Segment Start: EXCERPTED PASSAGE

My issue is that if I haven’t seen the original, the style of acting and making a movie today is better, to me, than what it was years ago. It’s like how they hired Sean Connery to be Sean Connery, not a particular character. or DeNiro, Pacino, Nicholson, etc.
So, watching the original planet of the apes is like watching a stage play where some of the actors have this ape costume but all it does is get in the way of their performance. In contrast, I completely believed that Roth, Carter and even Duncan were apes, especially Roth. He did an excellent job, imo. I didn’t like the ending but the movie was good for me otherwise.
In general, early TV and movies were adaptations of plays, which was known and better understood than this new technology. Even as late as the 1960s, TV and movies were merely an extension of vaudeville and troops that toured the country. While there are stand outs for me, I generally don’t like the acting back then, so usually the newer ones win. There are exceptions, of course, but that’s true as a general statement.
Next. I’m not a Nic Cage basher, but this was just hopeless in every way. Started off making no sense at all, and managed to get worse with every scene.

Segment End: EXCERPTED PASSAGE
Segment Start: SOURCE MATERIAL

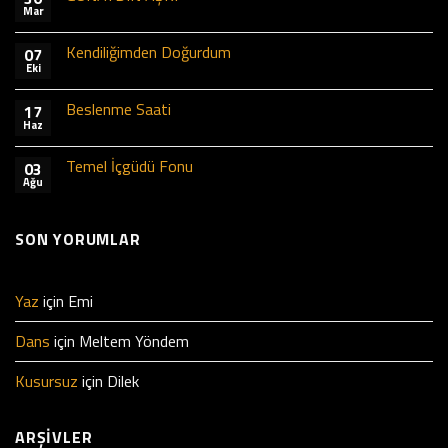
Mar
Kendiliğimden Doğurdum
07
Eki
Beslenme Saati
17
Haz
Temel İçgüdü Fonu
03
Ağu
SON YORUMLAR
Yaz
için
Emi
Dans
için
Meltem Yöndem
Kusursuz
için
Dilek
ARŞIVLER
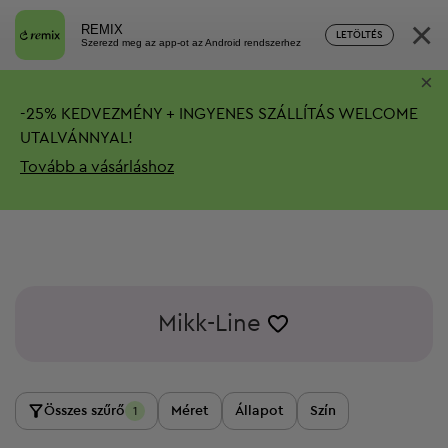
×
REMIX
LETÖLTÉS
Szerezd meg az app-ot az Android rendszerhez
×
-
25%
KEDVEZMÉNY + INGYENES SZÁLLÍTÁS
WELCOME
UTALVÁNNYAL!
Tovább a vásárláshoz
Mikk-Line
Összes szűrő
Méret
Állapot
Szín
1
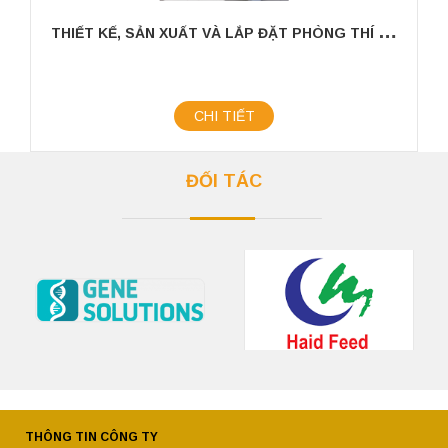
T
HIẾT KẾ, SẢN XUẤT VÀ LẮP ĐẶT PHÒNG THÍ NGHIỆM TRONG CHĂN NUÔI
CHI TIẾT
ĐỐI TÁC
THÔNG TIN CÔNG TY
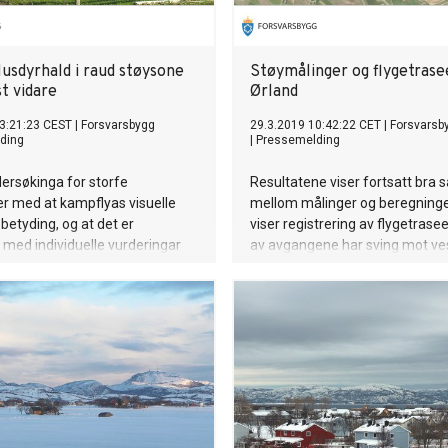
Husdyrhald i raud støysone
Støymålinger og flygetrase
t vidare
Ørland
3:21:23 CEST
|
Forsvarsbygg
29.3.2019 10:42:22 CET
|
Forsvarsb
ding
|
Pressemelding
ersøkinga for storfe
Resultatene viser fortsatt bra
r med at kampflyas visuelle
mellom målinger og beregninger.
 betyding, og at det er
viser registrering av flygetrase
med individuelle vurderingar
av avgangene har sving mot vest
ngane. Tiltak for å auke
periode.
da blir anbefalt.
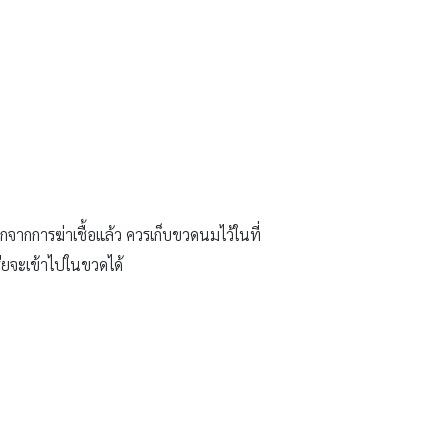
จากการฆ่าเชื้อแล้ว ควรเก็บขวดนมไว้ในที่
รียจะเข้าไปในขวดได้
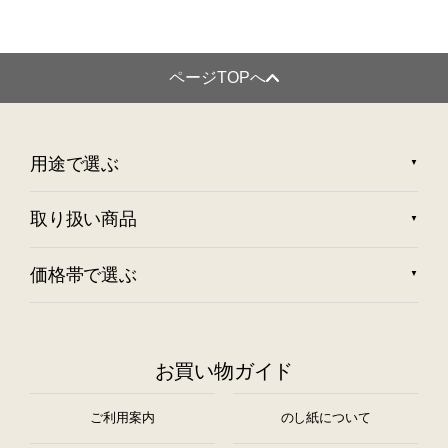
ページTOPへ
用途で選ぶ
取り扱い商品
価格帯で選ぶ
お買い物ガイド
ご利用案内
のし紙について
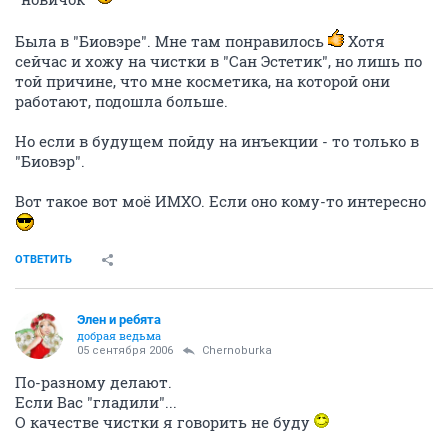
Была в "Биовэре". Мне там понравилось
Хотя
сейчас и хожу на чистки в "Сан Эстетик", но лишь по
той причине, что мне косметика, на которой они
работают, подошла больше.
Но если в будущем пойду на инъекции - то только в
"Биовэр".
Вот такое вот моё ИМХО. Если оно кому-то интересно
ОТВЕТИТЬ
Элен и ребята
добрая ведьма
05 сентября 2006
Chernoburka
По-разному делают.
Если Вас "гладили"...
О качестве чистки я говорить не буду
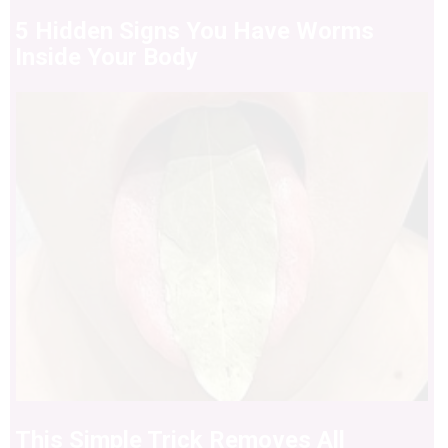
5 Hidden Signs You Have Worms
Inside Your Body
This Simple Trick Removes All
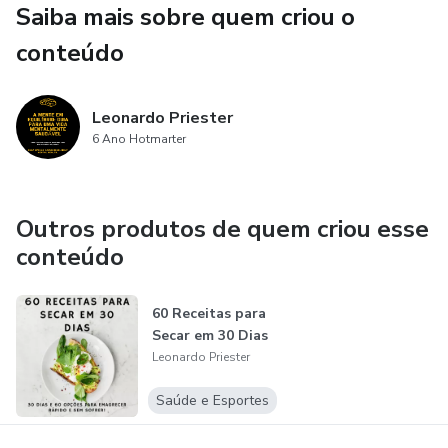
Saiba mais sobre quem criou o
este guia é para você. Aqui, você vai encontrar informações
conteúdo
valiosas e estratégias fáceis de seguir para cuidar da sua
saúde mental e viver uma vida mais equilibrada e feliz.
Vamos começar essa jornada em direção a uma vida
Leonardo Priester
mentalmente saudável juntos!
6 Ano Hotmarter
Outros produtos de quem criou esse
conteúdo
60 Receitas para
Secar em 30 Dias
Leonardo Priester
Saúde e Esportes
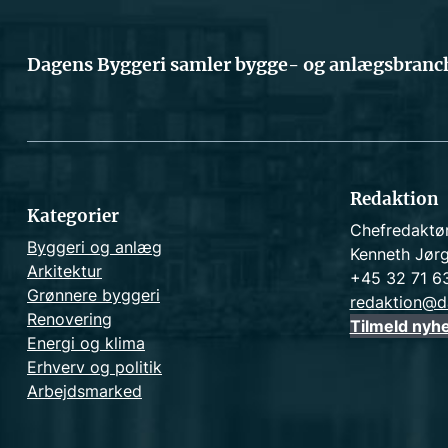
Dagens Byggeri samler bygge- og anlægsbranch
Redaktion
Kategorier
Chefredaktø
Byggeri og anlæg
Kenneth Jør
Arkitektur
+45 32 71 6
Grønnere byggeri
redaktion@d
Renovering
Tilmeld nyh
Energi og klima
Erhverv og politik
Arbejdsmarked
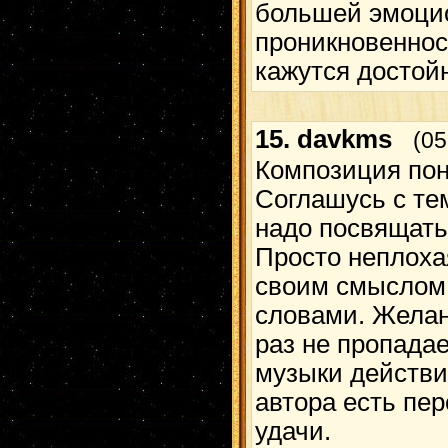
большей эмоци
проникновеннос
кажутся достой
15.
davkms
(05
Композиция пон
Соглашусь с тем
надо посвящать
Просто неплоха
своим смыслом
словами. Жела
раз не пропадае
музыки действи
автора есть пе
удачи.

Segment End: SOURCE MATERIAL

— WHAT THIS EXERCISE ASKS —
(a) From the comment on movie acting, return the part that begins with the words "Next. I’m not" and ends with "with every scene.", copied word for word.
(b) According to the comment on movie acting, what were early TV and movies adaptations of?

— SOLUTIONS IN ORDER —
(a)
Next. I’m not a Nic Cage basher, but this was just hopeless in every way. Started off making no sense at all, and managed to get worse with every scene.

(b) Plays.